Using the Mercuri classification, the examined parts through their whole extension were as follows: muscles of the pelvis (gluteus maximus, gluteus medius, gluteus minimus) and the thighs (vastus lateralis, vastus intermedius, vastus medialis, rectus femoris, gracilis, sartorius, adductor longus, adductor brevis, adductor magnus, semitendinosus, biceps femoris, semimembranosus) [14, 28]. That was to semi-quantitatively evaluate the areas of fatty infiltration of the muscle. Specifically, fatty infiltration of muscles was staged as follows [14]:
Stage 0: normal appearance
Stage 1: scattered small areas of or increased density by MRI
Stage 2a (2.0): numerous discrete areas of increased density < 30% of the volume of the muscle
Stage 2b (2.5): numerous discrete areas of increased density with beginning confluence, 30–60% of the volume of the muscle
Stage 3: washed-out appearance due to confluent areas of increased density with muscle still present at the periphery
Stage 4: end-stage appearance, muscle replaced by increased density connective tissue and fat
To assess the atrophy in a method that has been previously reported, thigh muscles were grouped to anterior (rectus femoris, vastus lateralis, vastus intermedius, vastus medialis), medial (adductor magnus, adductor brevis, adductor longus, sartorius, gracilis), and posterior (semimembranosus, semitendinosus, biceps femoris) compartments [14]. Specifically, muscle atrophy was graded as follows [14]:
Grade 0: normal muscle
Grade 1: peripheral muscle volume loss
Grade 2: <50% of muscle volume loss
Grade 3: >50% of muscle volume loss
Muscle MR images were assessed independently by two evaluators (one pediatric neurologist and one radiologist), who had experiences of examining muscle images of neuromuscular disorders. The summed number of fatty infiltration stage or atrophy grades was considered as the score for the muscle damage (0 being normal and 69 being the most severe), and the average of the scores from two evaluators was adopted for further assessment.
Motor function assessment
The Hammersmith Functional Motor Scale-Expanded (HFMSE), a widely used scale for patients with SMA, was used to assess gross motor function [36]. The HFMSE includes 33 items, with a maximum motor function score equal to 66, whereas the lowest motor function score is 0. The HFMSE was evaluated by physical therapists that were trained to assess patients with neuromuscular disorders. As previous studies have shown that the changes beyond ± 2 points on HFMSE are a clinically meaningful change in SMA types 2 and 3 [17–19], individuals who had HFMSE score change of three or more were considered to have obtained MCID by nusinersen in this study.
Statistical analysis
Analyses were conducted using SPSS Statistics 23 (Armonk, NY: IBM Corp). Testing for normality was done with the Shapiro–Wilk test. The comparison of variables between the individuals with apparent improvement and those who did not after nusinersen treatment was assessed with two tailed Student’s t-test for continuous variables and Fisher’s exact test for categorical variables. The correlation between age-Cobb angle, age-MRI score, MRI score-Cobb angle was evaluated either by Spearman’s rank or Pearson correlation coefficient depending on the normality of the values.

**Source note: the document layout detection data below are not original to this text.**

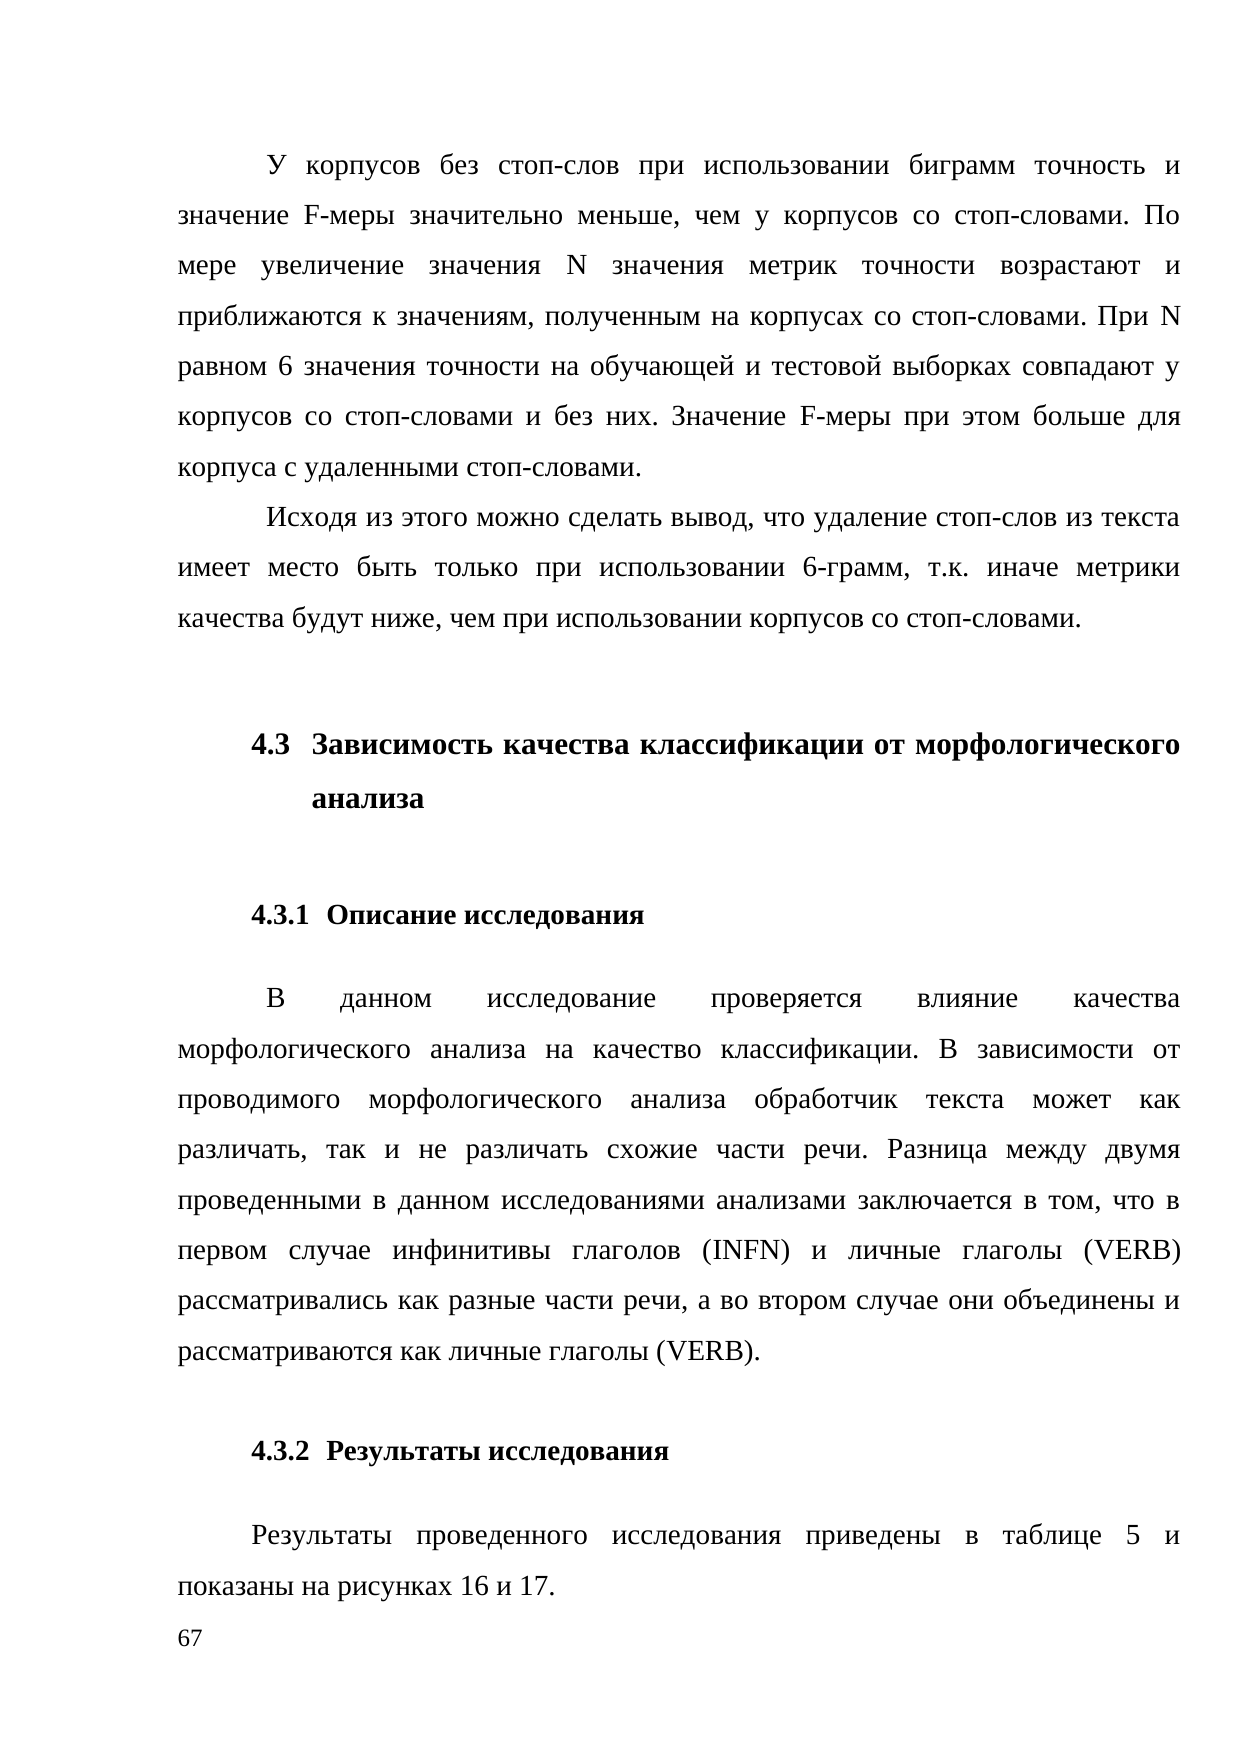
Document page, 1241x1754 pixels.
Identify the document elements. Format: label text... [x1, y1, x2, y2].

subtitle Описание исследования [251, 897, 1181, 930]
text Исходя из этого можно сделать вывод, что удаление стоп-слов из текста имеет место быть только при использовании 6-грамм, т.к. иначе метрики качества будут ниже, чем при использовании корпусов со стоп-словами. [177, 499, 1181, 633]
subtitle Результаты исследования [251, 1433, 1181, 1467]
text У корпусов без стоп-слов при использовании биграмм точность и значение F-меры значительно меньше, чем у корпусов со стоп-словами. По мере увеличение значения N значения метрик точности возрастают и приближаются к значениям, полученным на корпусах со стоп-словами. При N равном 6 значения точности на обучающей и тестовой выборках совпадают у корпусов со стоп-словами и без них. Значение F-меры при этом больше для корпуса с удаленными стоп-словами. [177, 147, 1181, 482]
text В данном исследование проверяется влияние качества морфологического анализа на качество классификации. В зависимости от проводимого морфологического анализа обработчик текста может как различать, так и не различать схожие части речи. Разница между двумя проведенными в данном исследованиями анализами заключается в том, что в первом случае инфинитивы глаголов (INFN) и личные глаголы (VERB) рассматривались как разные части речи, а во втором случае они объединены и рассматриваются как личные глаголы (VERB). [177, 981, 1181, 1366]
subtitle Зависимость качества классификации от морфологического анализа [251, 725, 1181, 815]
text Результаты проведенного исследования приведены в таблице 5 и показаны на рисунках 16 и 17. [177, 1517, 1181, 1601]
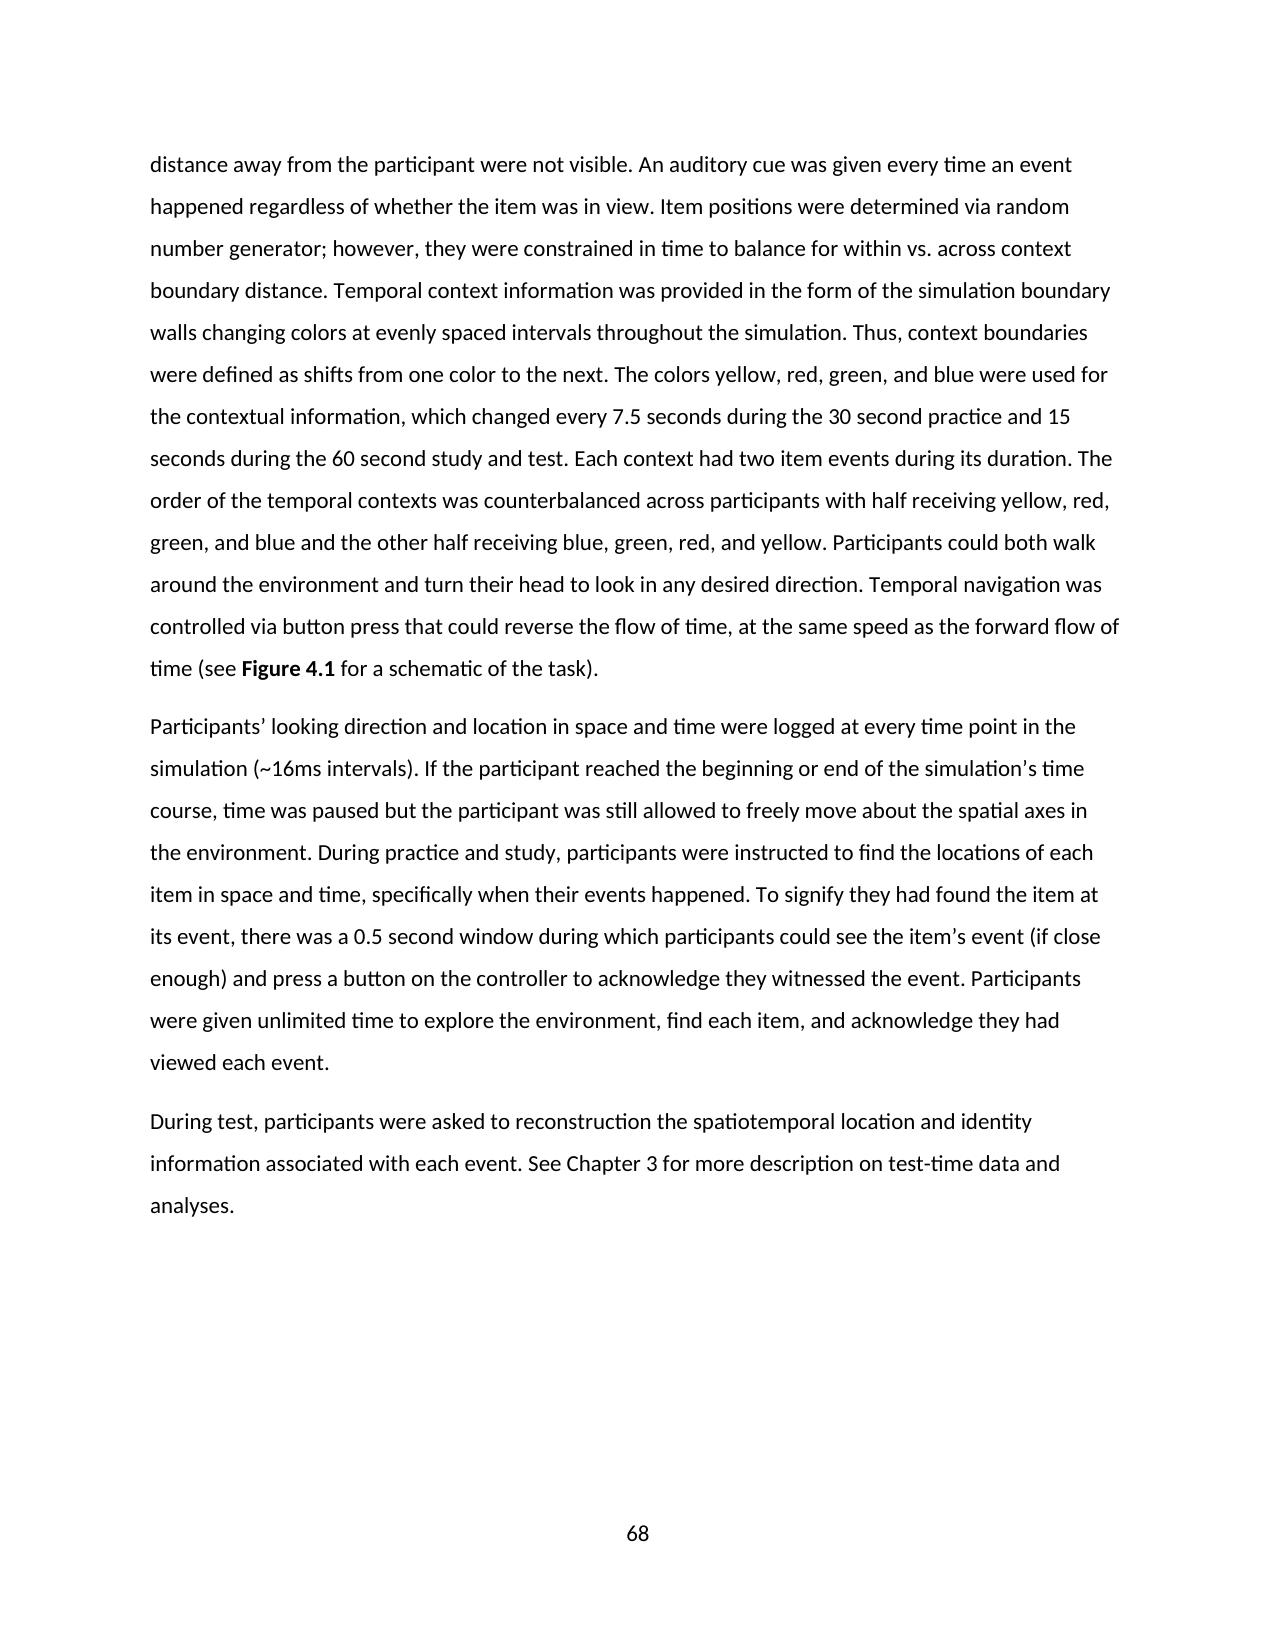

The MRI score (fatty infiltration and atrophy scores) was non-parametric data; therefore, interrater correlation of the scores from two evaluators was assessed by Spearman’s rank correlation coefficient. The comparison of MRI scores of each muscle between the individuals with apparent improvement with nusinersen and those with unclear response was assessed by Mann-Whitney U test. The relationship between baseline muscle MRI score, Cobb angle, age, and HFMSE score change (baseline-15 months of treatment) was modeled using either simple or multiple linear regression analysis.